From one runway to the next, this season's Haute Couture Week underlined the diversity of womanhood. She’s a soldier, a first lady, a mermaid, a flamingo, a man, but essentially, she’s anything she’d like to be. Couture is made for the show and to take your breath away. It’s about making what seems impossible, possible. Couture is not utilitarian. It’s not meant to be worn but to be admired. Therefore, it seems absurd to point out common trends between the collections. Parisian Haute Couture week is truly about one single thing : savoir-faire.
An homage to Monsieur Hubert de Givenchy
For Jean-Paul Gaultier she’s an eternal warrior on strike to “free the nipple” or armed with a riot shield. John Galliano (Maison Martin Margiela) imagined his female soldier’s gear wearing several layers. Fifty years after “Mai 68”, Givenchy’s woman by Clare Waight Keller is hiding behind her barricade made of fabric.
The newly appointed creative director actively worked to create “an homage to Monsieur Hubert de Givenchy. She celebrated not only the timelessness of his creations but the innate elegance of the man himself and the grace with which he lived". For the Fall-Winter 2018-2019 Haute Couture collection, a few months after his founder passed away, she stayed true to Givenchy’s savoir-faire.

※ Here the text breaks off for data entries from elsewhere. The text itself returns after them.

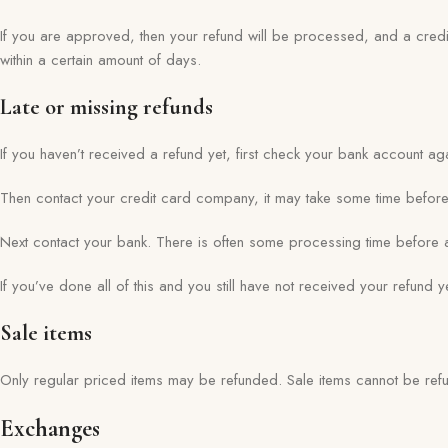
If you are approved, then your refund will be processed, and a credit
within a certain amount of days.
Late or missing refunds
If you haven’t received a refund yet, first check your bank account ag
Then contact your credit card company, it may take some time before y
Next contact your bank. There is often some processing time before a
If you’ve done all of this and you still have not received your refund 
Sale items
Only regular priced items may be refunded. Sale items cannot be ref
Exchanges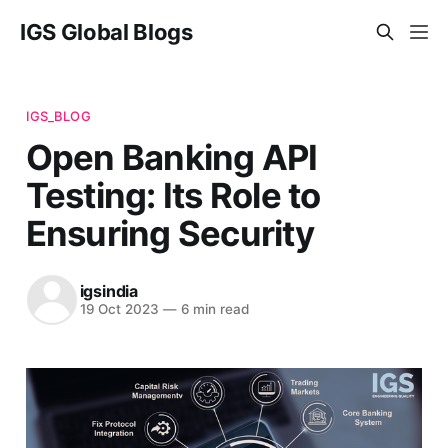
IGS Global Blogs
IGS_BLOG
Open Banking API
Testing: Its Role to
Ensuring Security
igsindia
19 Oct 2023
—
6 min read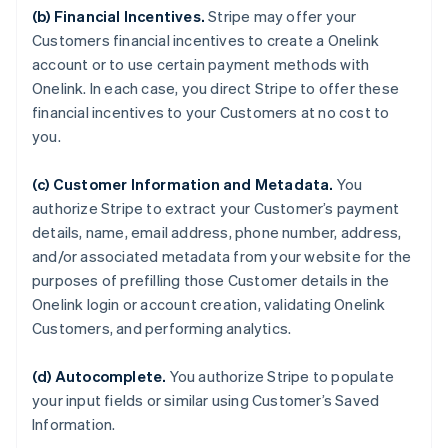
(b) Financial Incentives.
Stripe may offer your
Customers financial incentives to create a Onelink
account or to use certain payment methods with
Onelink. In each case, you direct Stripe to offer these
financial incentives to your Customers at no cost to
you.
(c) Customer Information and Metadata.
You
authorize Stripe to extract your Customer’s payment
details, name, email address, phone number, address,
and/or associated metadata from your website for the
purposes of prefilling those Customer details in the
Onelink login or account creation, validating Onelink
Customers, and performing analytics.
(d) Autocomplete.
You authorize Stripe to populate
your input fields or similar using Customer’s Saved
Information.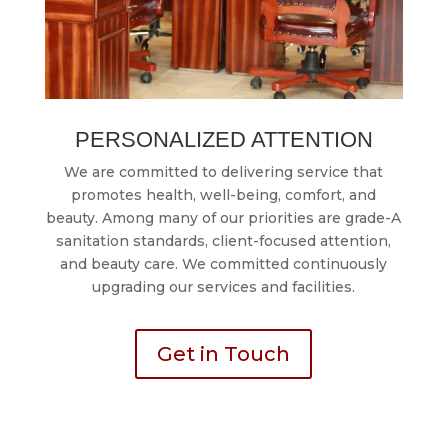
PERSONALIZED ATTENTION
We are committed to delivering service that
promotes health, well-being, comfort, and
beauty. Among many of our priorities are grade-A
sanitation standards, client-focused attention,
and beauty care. We committed continuously
upgrading our services and facilities.
Get in Touch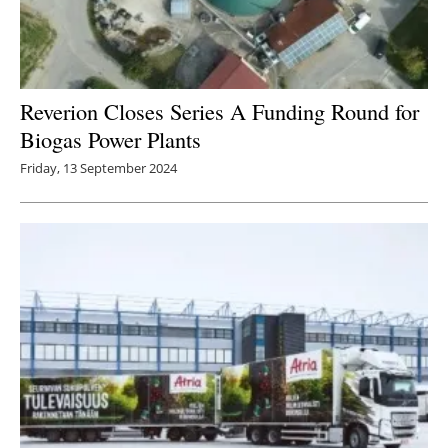
Reverion Closes Series A Funding Round for
Biogas Power Plants
Friday, 13 September 2024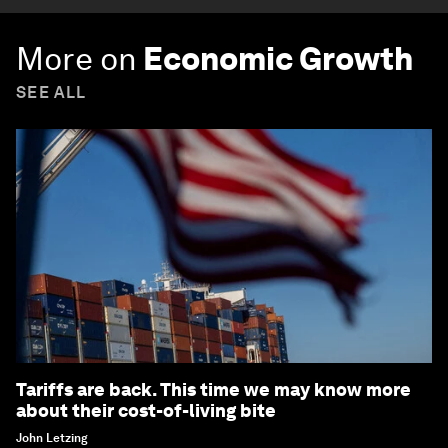
More on
Economic Growth
SEE ALL
Tariffs are back. This time we may know more
about their cost-of-living bite
John Letzing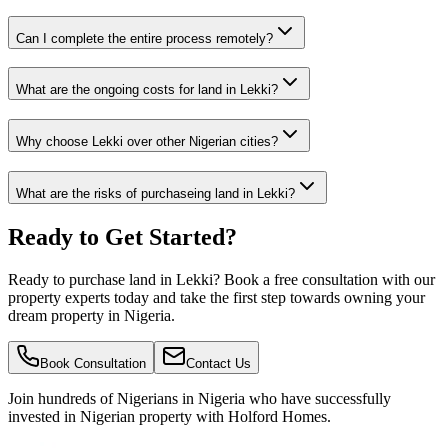
Can I complete the entire process remotely?
What are the ongoing costs for land in Lekki?
Why choose Lekki over other Nigerian cities?
What are the risks of purchaseing land in Lekki?
Ready to Get Started?
Ready to purchase land in Lekki? Book a free consultation with our
property experts today and take the first step towards owning your
dream property in Nigeria.
Book Consultation
Contact Us
Join hundreds of Nigerians
in Nigeria
who have successfully
invested in Nigerian property with Holford Homes.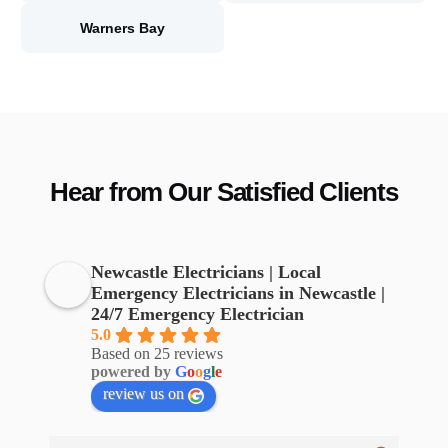
Warners Bay
Hear from Our Satisfied Clients
Newcastle Electricians | Local
Emergency Electricians in Newcastle |
24/7 Emergency Electrician
5.0
Based on 25 reviews
powered by
G
o
o
g
l
e
review us on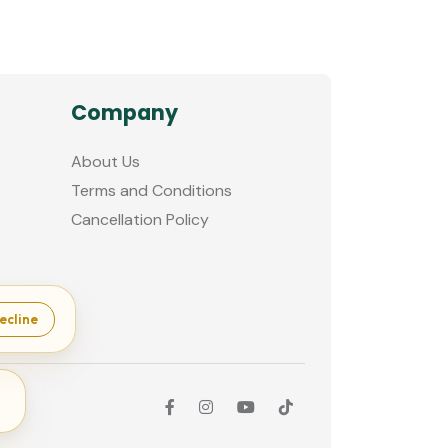
Company
About Us
Terms and Conditions
Cancellation Policy
ecline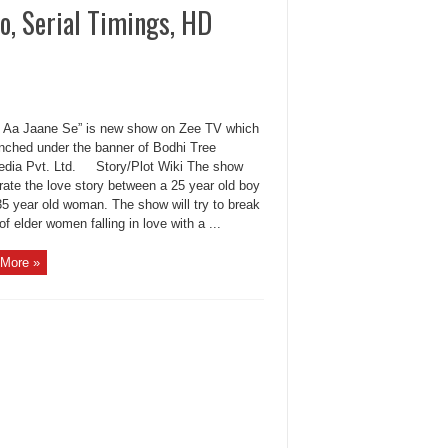
o, Serial Timings, HD
 Aa Jaane Se” is new show on Zee TV which
unched under the banner of Bodhi Tree
edia Pvt. Ltd. Story/Plot Wiki The show
rrate the love story between a 25 year old boy
35 year old woman. The show will try to break
f elder women falling in love with a ...
More »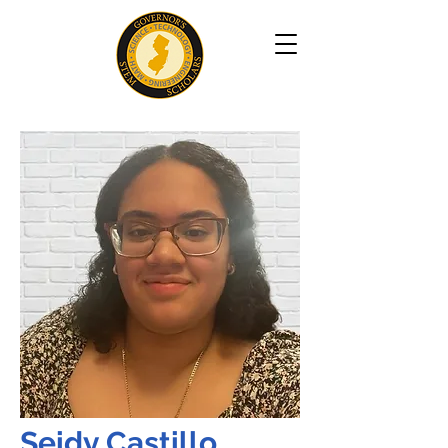
Seidy Castillo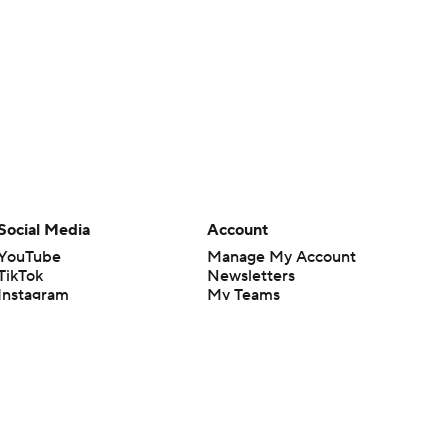
Social Media
Account
YouTube
Manage My Account
TikTok
Newsletters
Instagram
My Teams
Facebook
Forgot Password
X
Threads
Flipboard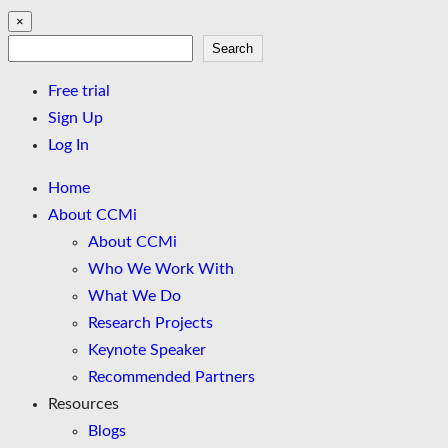
×
Search
Search
Free trial
Sign Up
Log In
Home
About CCMi
About CCMi
Who We Work With
What We Do
Research Projects
Keynote Speaker
Recommended Partners
Resources
Blogs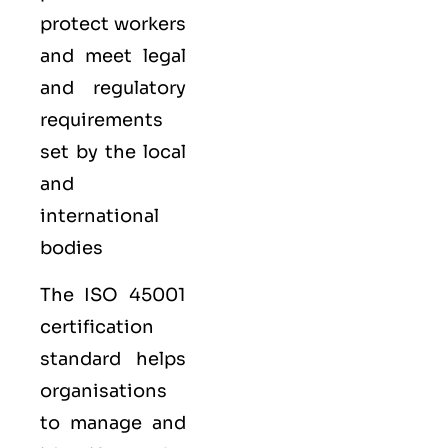
protect workers
and meet legal
and regulatory
requirements
set by the local
and
international
bodies
The ISO 45001
certification
standard helps
organisations
to manage and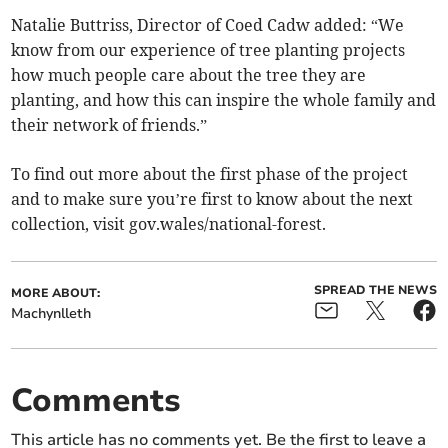
Natalie Buttriss, Director of Coed Cadw added: “We
know from our experience of tree planting projects
how much people care about the tree they are
planting, and how this can inspire the whole family and
their network of friends.”
To find out more about the first phase of the project
and to make sure you’re first to know about the next
collection, visit gov.wales/national-forest.
SPREAD THE NEWS
MORE ABOUT:
Machynlleth
Comments
This article has no comments yet. Be the first to leave a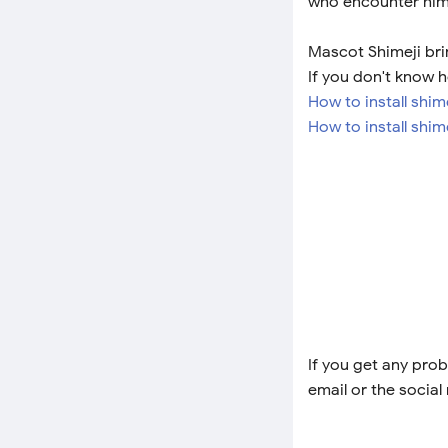
who encounter him
Mascot Shimeji bri
If you don't know h
How to install shi
How to install shim
If you get any prob
email or the social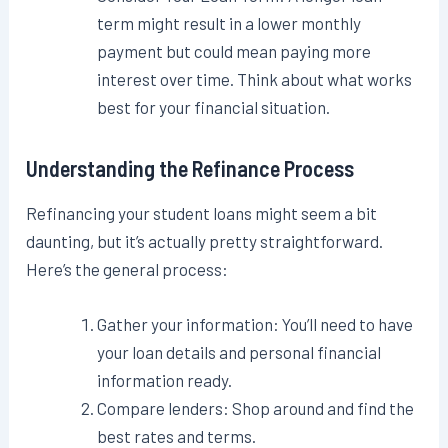
term might result in a lower monthly
payment but could mean paying more
interest over time. Think about what works
best for your financial situation.
Understanding the Refinance Process
Refinancing your student loans might seem a bit
daunting, but it’s actually pretty straightforward.
Here’s the general process:
Gather your information: You’ll need to have
your loan details and personal financial
information ready.
Compare lenders: Shop around and find the
best rates and terms.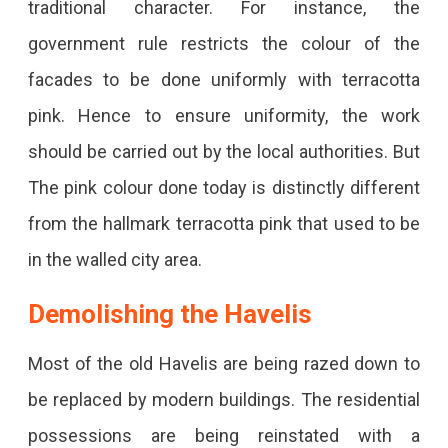
traditional character. For instance, the
government rule restricts the colour of the
facades to be done uniformly with terracotta
pink. Hence to ensure uniformity, the work
should be carried out by the local authorities. But
The pink colour done today is distinctly different
from the hallmark terracotta pink that used to be
in the walled city area.
Demolishing the Havelis
Most of the old Havelis are being razed down to
be replaced by modern buildings. The residential
possessions are being reinstated with a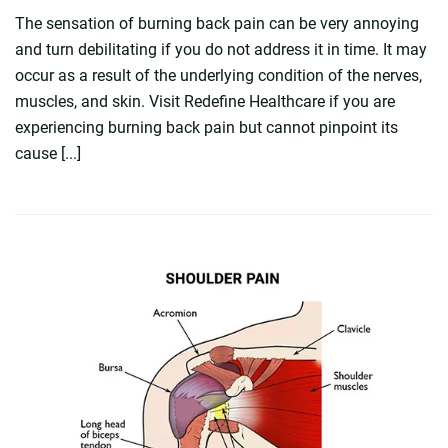
The sensation of burning back pain can be very annoying
and turn debilitating if you do not address it in time. It may
occur as a result of the underlying condition of the nerves,
muscles, and skin. Visit Redefine Healthcare if you are
experiencing burning back pain but cannot pinpoint its
cause [...]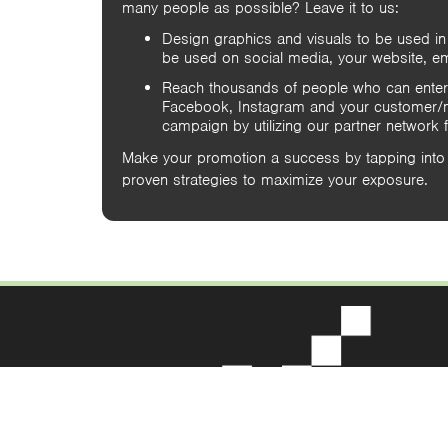
many people as possible? Leave it to us:
Design graphics and visuals to be used in
be used on social media, your website, em
Reach thousands of people who can enter
Facebook, Instagram and your customer/ma
campaign by utilizing our partner network
Make your promotion a success by tapping into 
proven strategies to maximize your exposure.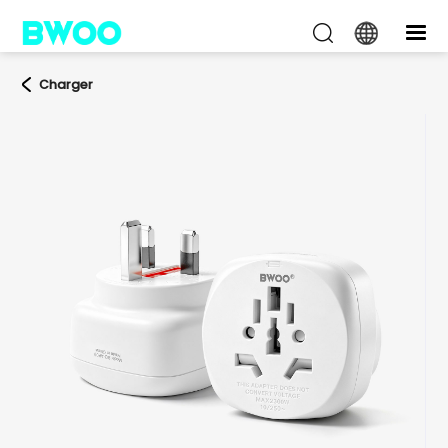
Charger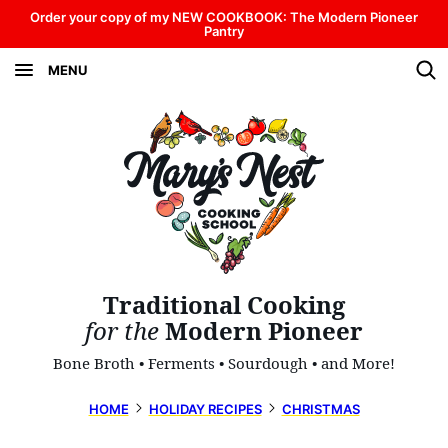
Skip
Order your copy of my NEW COOKBOOK: The Modern Pioneer
Pantry
to
MENU
content
Traditional Cooking
for the
Modern Pioneer
Bone Broth • Ferments • Sourdough • and More!
HOME
HOLIDAY RECIPES
CHRISTMAS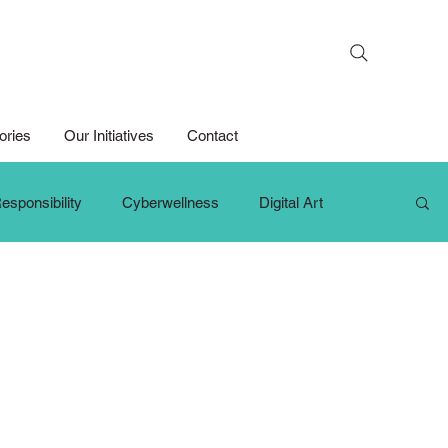
Search
ories
Our Initiatives
Contact
esponsibility
Cyberwellness
Digital Art
hange Makers
Growth Mindset
iPad For Learning
Persons with Disabilities
Primary School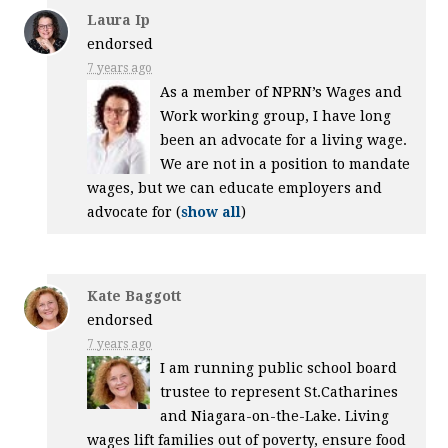
Laura Ip
endorsed
7 years ago
As a member of NPRN’s Wages and
Work working group, I have long
been an advocate for a living wage.
We are not in a position to mandate
wages, but we can educate employers and
advocate for
(
show all
)
Kate Baggott
endorsed
7 years ago
I am running public school board
trustee to represent St.Catharines
and Niagara-on-the-Lake. Living
wages lift families out of poverty, ensure food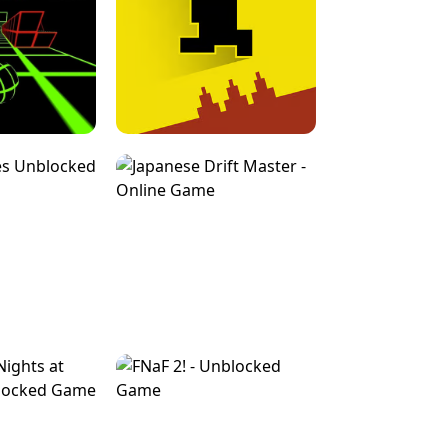
FOR BRAINROTS -
TUNNEL RUSH MANIA - 2 PLAYER
 GAME
GAME
GAME !
LEVEL DEVIL 2 UNBLOCKED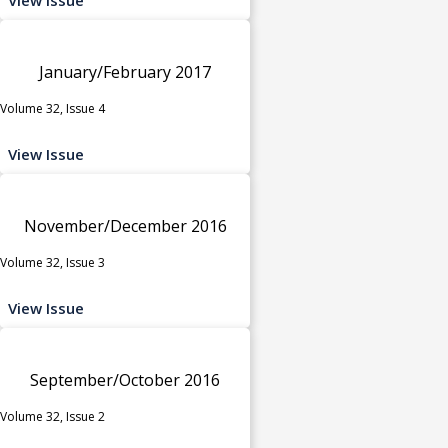
January/February 2017
Volume 32, Issue 4
View Issue
November/December 2016
Volume 32, Issue 3
View Issue
September/October 2016
Volume 32, Issue 2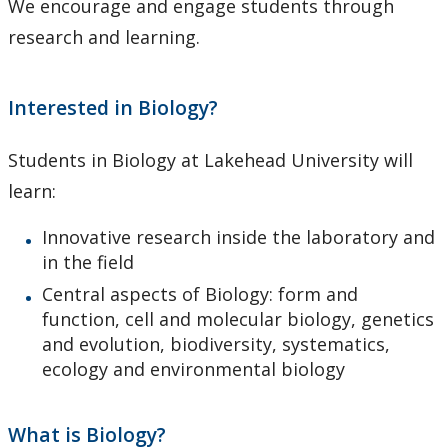
We encourage and engage students through
Support Facilities
research and learning.
Health and Safety for Biology
Interested in Biology?
Employment Opportunities
Students in Biology at Lakehead University will
People
learn:
Herbarium
Innovative research inside the laboratory and
in the field
Photo Gallery
Central aspects of Biology: form and
function, cell and molecular biology, genetics
and evolution, biodiversity, systematics,
ecology and environmental biology
What is Biology?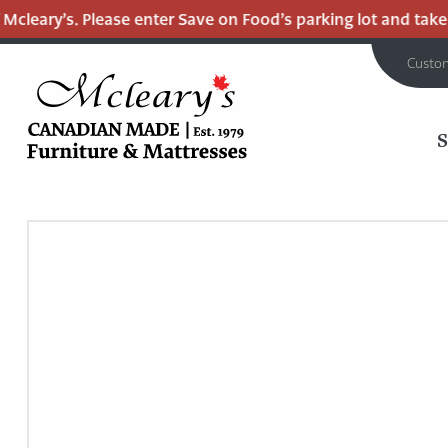
leary’s. Please enter Save on Food’s parking lot and take th
Custo
MCLEARY'S
Main
CANADIAN
MADE
Content
QUALITY
FURNITURE
&
MATTRESSES
LANGLEY
-
RETURN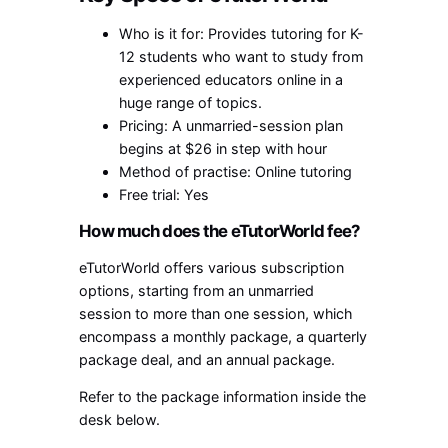
Who is it for: Provides tutoring for K-
12 students who want to study from
experienced educators online in a
huge range of topics.
Pricing: A unmarried-session plan
begins at $26 in step with hour
Method of practise: Online tutoring
Free trial: Yes
How much does the eTutorWorld fee?
eTutorWorld offers various subscription
options, starting from an unmarried
session to more than one session, which
encompass a monthly package, a quarterly
package deal, and an annual package.
Refer to the package information inside the
desk below.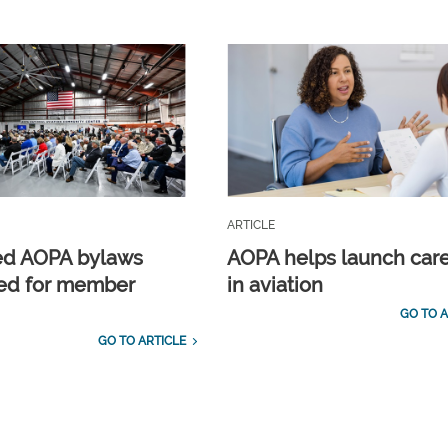
ARTICLE
ed AOPA bylaws
AOPA helps launch car
ed for member
in aviation
GO TO A
GO TO ARTICLE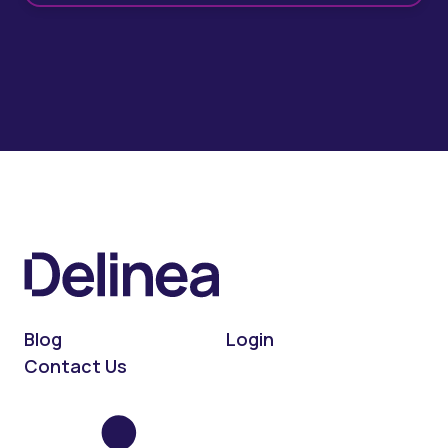
Blog
Login
Contact Us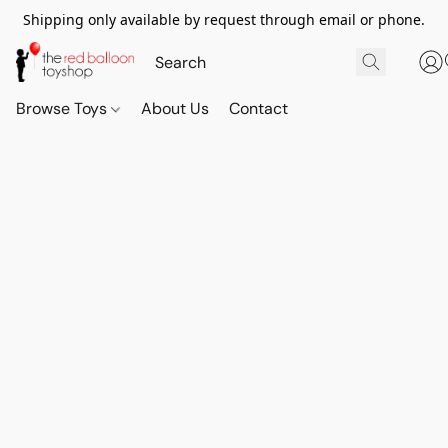
Shipping only available by request through email or phone.
Browse Toys
About Us
Contact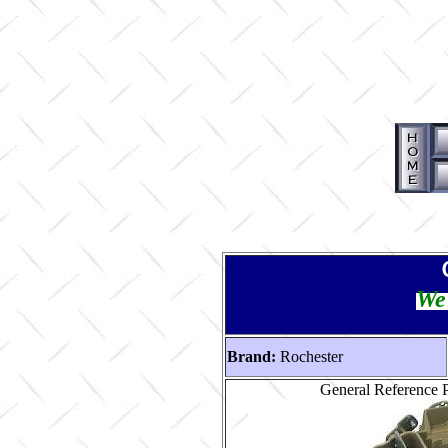
We 
Brand:
Rochester
General Reference 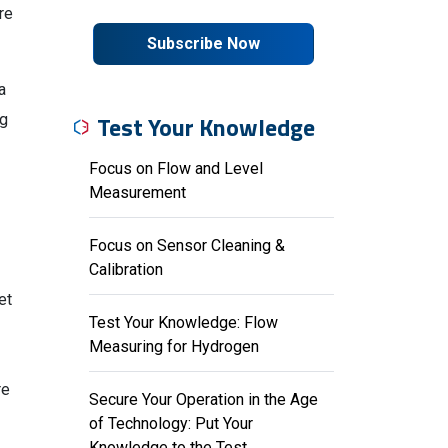
re
Subscribe Now
a
Test Your Knowledge
ng
Focus on Flow and Level
Measurement
Focus on Sensor Cleaning &
Calibration
et
Test Your Knowledge: Flow
Measuring for Hydrogen
re
Secure Your Operation in the Age
of Technology: Put Your
Knowledge to the Test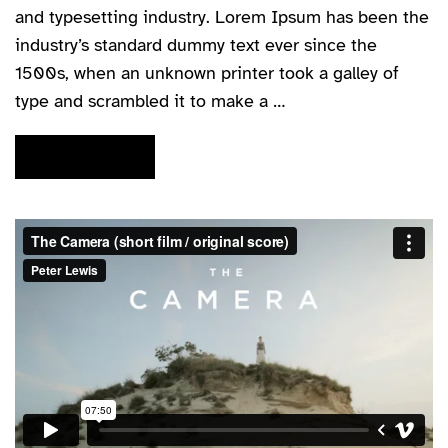
and typesetting industry. Lorem Ipsum has been the
industry’s standard dummy text ever since the
1500s, when an unknown printer took a galley of
type and scrambled it to make a …
READ MORE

Having learned his craft by working for two celebrated couturiers of the time, Jacques Fath and Elsa Schiaparelli.
For Giambattista Valli and Christian Dior, the feathers are pink and the dresses, fatally red. “The sculptural form of a red silk dress sewn from a single piece of fabric opens the way to a series of majestic and intimate creations, both restrained and explosive: couture, in the process, becoming a psychological place of female resistance”, explains Maria Grazia Chiuri, creative director at Dior.
When she’s not depicted as bellicose, the Couture woman is a dark femme fatale. A deadly crow for Alexandre Vauthier, a hooded raven at Givenchy or a feathered widow for Valentino. “People long thought Couture was dead, admits Alexandre Vauthier in an interview with Numero, but it simply needs to adapt. The techniques are still perfect. We can inherit from this history, this savoir-faire, and turn it into something contemporary. Why, in this contemporary velocity, should we forget about quality?”, argues the French designer.
The Couture runway redefines men’s tuxedos and tailoring
Sometimes she’s no longer a woman, she’s a man. In our era of gender fluidity, the Couture runway redefines men’s tuxedos and tailoring. At Alexandre Vauthier, she throws a cape on, puts on an oversized hat and replaces the common bowtie with a bold ribbon. At Azzaro, women glamourously show off their shoulderpads. Maxime Simoëns, Azzaro’s creative director set the tone since 2017, with one main will: “ to shake conventions and divert the codes while retaining the notion of elegance and refinement”. Hats off. For Fendi and Dior, she’s an iconic first lady, with a touch of both Jackie O and Grace Kelly.
On the odd occasion, she’s no longer human nor animal. She’s a mythological mermaid at Fendi or a nymphal version of mother nature at Valentino. When reflecting on his creations, Pierpaolo Piccioli, creative director at Valentino asserts that “no innovation can exist without a profound knowledge of tradition. At the same time, I know that the sense of limit that springs from this awareness gives you the freedom of thinking of how to trespass it”.
It’s behind closed doors that the magic happens. Past the gates of the Hôtel Caraman, at 3 Avenue Georges V in Paris, Hubert de Givenchy passed down a unique know-how to his artisans, some of whom still continue, thirty years after the founder’s retirement, to perpetuate his tradition within the House’s atelier.
“The ateliers are temples, guardians of thought and ideas. Couture is an example of the avant-garde, an art form that develops through imagination. A reflection that cultivates the boldness to repeating codified gestures while seeking to challenge and overturn them. Because couture today is, above all, a conceptual gesture”, concludes Maria Grazia Chiuri.